Limited quadriceps strength is common with knee osteoarthritis (OA) and may lead to activity avoidance and low physical activity (PA) levels. PURPOSE: To investigate the association between quadriceps strength and self-reported PA in individuals with knee OA. Secondary analyses evaluated the association between a change (Δ) in quadriceps strength and self-reported PA following a 4-week physical therapy intervention designed to improve lower extremity strength. METHODS: Ninety individuals with radiographic knee OA were enrolled in the current study (43% male; Kellgren-Lawrence grade: 2-4). Assessments occurred at baseline, post intervention, and 4 weeks after intervention completion. At each testing visit, participants completed the Physical Activity Scale for the Elderly (PASE), the Western Ontario and McMaster Universities Arthritis Index pain subscale, and a quadriceps maximal voluntary isometric contraction (MVIC) performed at 70° of knee flexion measured with an isokinetic dynamometer. Multiple regression analyses were conducted to assess the association between MVIC normalized to body mass (nMVIC - predictor variable) and PASE after accounting for age, body mass index, radiographic OA severity, and pain. RESULTS: For all participants at baseline, there was a significant association between greater nMVIC and greater PASE (ΔR2=0.049, p=0.033) after accounting for covariates. When stratified by sex, nMVIC was not associated with PASE (Males: ΔR2=0.045, p=0.197; Females: ΔR2=0.011, p=0.432).

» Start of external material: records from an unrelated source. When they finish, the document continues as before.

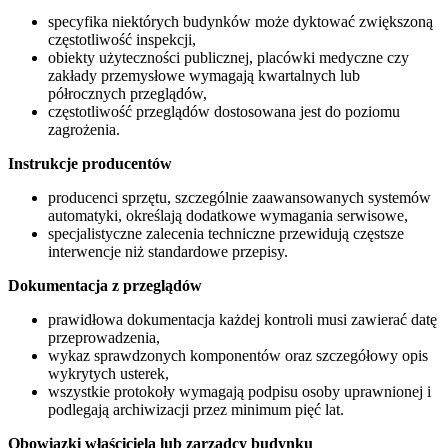
specyfika niektórych budynków może dyktować zwiększoną
częstotliwość inspekcji,
obiekty użyteczności publicznej, placówki medyczne czy
zakłady przemysłowe wymagają kwartalnych lub
półrocznych przeglądów,
częstotliwość przeglądów dostosowana jest do poziomu
zagrożenia.
Instrukcje producentów
producenci sprzętu, szczególnie zaawansowanych systemów
automatyki, określają dodatkowe wymagania serwisowe,
specjalistyczne zalecenia techniczne przewidują częstsze
interwencje niż standardowe przepisy.
Dokumentacja z przeglądów
prawidłowa dokumentacja każdej kontroli musi zawierać datę
przeprowadzenia,
wykaz sprawdzonych komponentów oraz szczegółowy opis
wykrytych usterek,
wszystkie protokoły wymagają podpisu osoby uprawnionej i
podlegają archiwizacji przez minimum pięć lat.
Obowiązki właściciela lub zarządcy budynku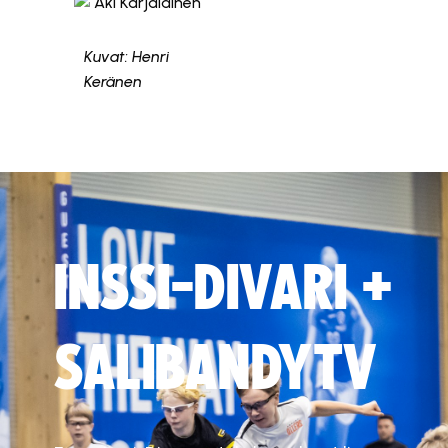
Kuvat: Henri
Keränen
INSSI-DIVARI +
SALIBANDYTV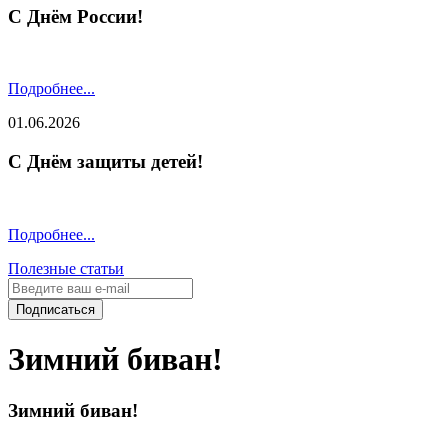
С Днём России!
Подробнее...
01.06.2026
С Днём защиты детей!
Подробнее...
Полезные статьи
Подписаться
Зимний биван!
Зимний биван!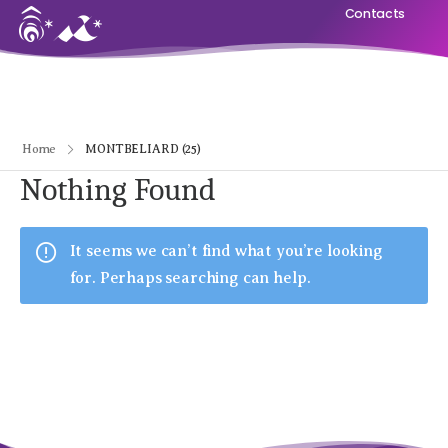
Contacts
Home
MONTBELIARD (25)
Nothing Found
It seems we can’t find what you’re looking
for. Perhaps searching can help.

There was no association between the ΔnMVIC and ΔPASE following the intervention (Total: ΔR2=0.043, p=0.072; Males: ΔR2=0.071, p=0.106; Females ΔR2=0.008, p=0.585), or 4 weeks post intervention (Total: ΔR2=0.001, p=0.845; Males: ΔR2=0.009, p=0.629; Females: ΔR2=0.002, p=0.773). CONCLUSIONS: Although greater quadriceps strength was associated with greater self-reported PA, nMVIC only explained 4.9% of the variance in PASE. Post intervention, a change in strength was not associated with a change in PA. Therapeutic interventions aimed at increasing strength may not lead to a subsequent increase in PA. Future studies should investigate the influence of interventions incorporating PA and strength on health and physical function in individuals with knee OA. Supported by NIH NIAMS 1R21AR067560-01.